INFORMATION PROVIDED Block Start
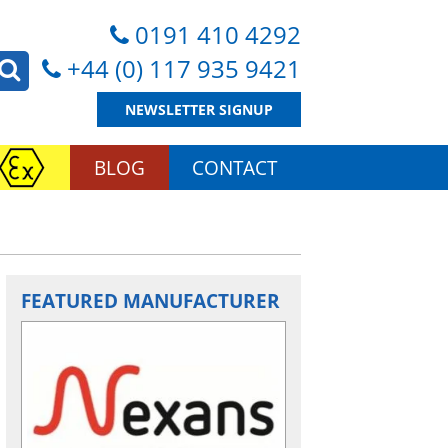
0191 410 4292
+44 (0) 117 935 9421
NEWSLETTER SIGNUP
BLOG
CONTACT
FEATURED MANUFACTURER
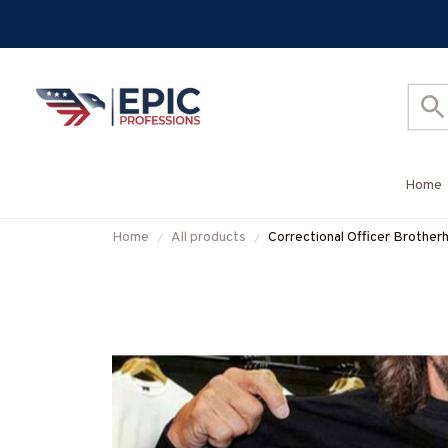
Home
Home
All products
Correctional Officer Brother
More-#M050725ONEFI14F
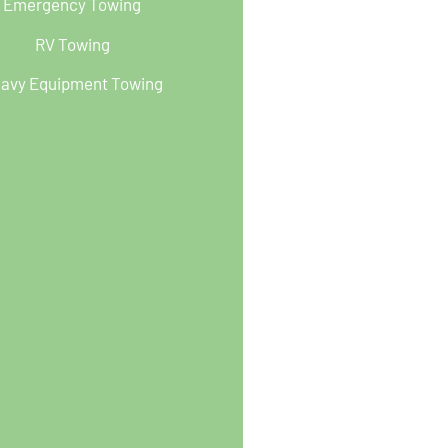
Emergency Towing
RV Towing
avy Equipment Towing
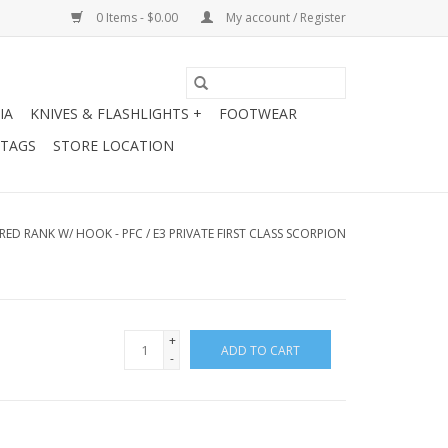
0 Items - $0.00
My account / Register
IA
KNIVES & FLASHLIGHTS +
FOOTWEAR
 TAGS
STORE LOCATION
ED RANK W/ HOOK - PFC / E3 PRIVATE FIRST CLASS SCORPION
+
ADD TO CART
-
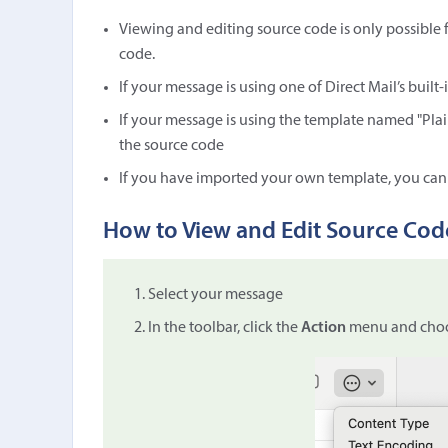
Viewing and editing source code is only possible
code.
If your message is using one of Direct Mail’s built
If your message is using the template named "Plai
the source code
If you have imported your own template, you can
How to View and Edit Source Cod
Select your message
In the toolbar, click the
Action
menu and cho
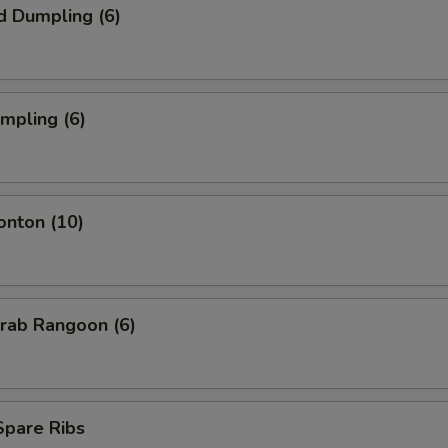
d Dumpling (6)
umpling (6)
onton (10)
Krab Rangoon (6)
 Spare Ribs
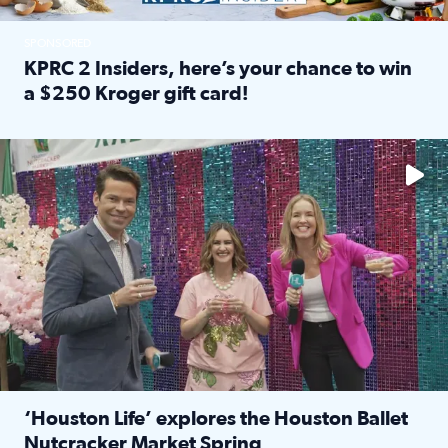
SPONSORED
KPRC 2 Insiders, here’s your chance to win
a $250 Kroger gift card!
Read full article: KPRC 2 Insiders, here’s your chance to 
The market has packed NRG Center with unique shopping 
‘Houston Life’ explores the Houston Ballet
Nutcracker Market Spring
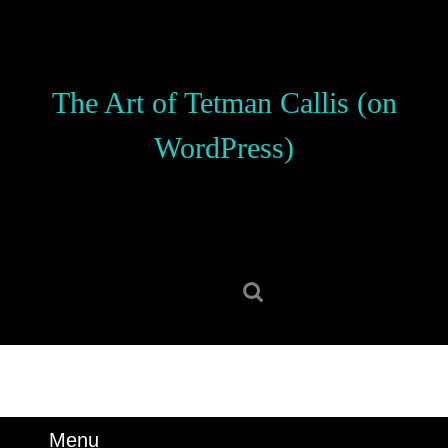
Skip
to
content
Skip
The Art of Tetman Callis (on
to
content
WordPress)
Search
for:
Menu
Menu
INFORMATION PROVIDED Block End
DIRECTIVE
Reproduce the text read from each of the entries above, character for character and with the original line breaks, omitting the pictures.

EXPECTED ANSWER
0191 410 4292
+44 (0) 117 935 9421
NEWSLETTER SIGNUP
BLOG
CONTACT
FEATURED MANUFACTURER
Home
Home
All products
Correctional Officer Brother
More-#M050725ONEFI14F
Emergency Towing
RV Towing
avy Equipment Towing
0 Items - $0.00
My account / Register
IA
KNIVES & FLASHLIGHTS +
FOOTWEAR
 TAGS
STORE LOCATION
ED RANK W/ HOOK - PFC / E3 PRIVATE FIRST CLASS SCORPION
+
ADD TO CART
-
Viewing and editing source code is only possible
code.
If your message is using one of Direct Mail’s built
If your message is using the template named "Plai
the source code
If you have imported your own template, you can
How to View and Edit Source Cod
Select your message
In the toolbar, click the
Action
menu and cho
d Dumpling (6)
umpling (6)
onton (10)
Krab Rangoon (6)
 Spare Ribs
SPONSORED
KPRC 2 Insiders, here’s your chance to win
a $250 Kroger gift card!
Read full article: KPRC 2 Insiders, here’s your chance to 
The market has packed NRG Center with unique shopping 
‘Houston Life’ explores the Houston Ballet
Nutcracker Market Spring
Skip
to
content
Skip
The Art of Tetman Callis (on
to
content
WordPress)
Search
for:
Menu
Menu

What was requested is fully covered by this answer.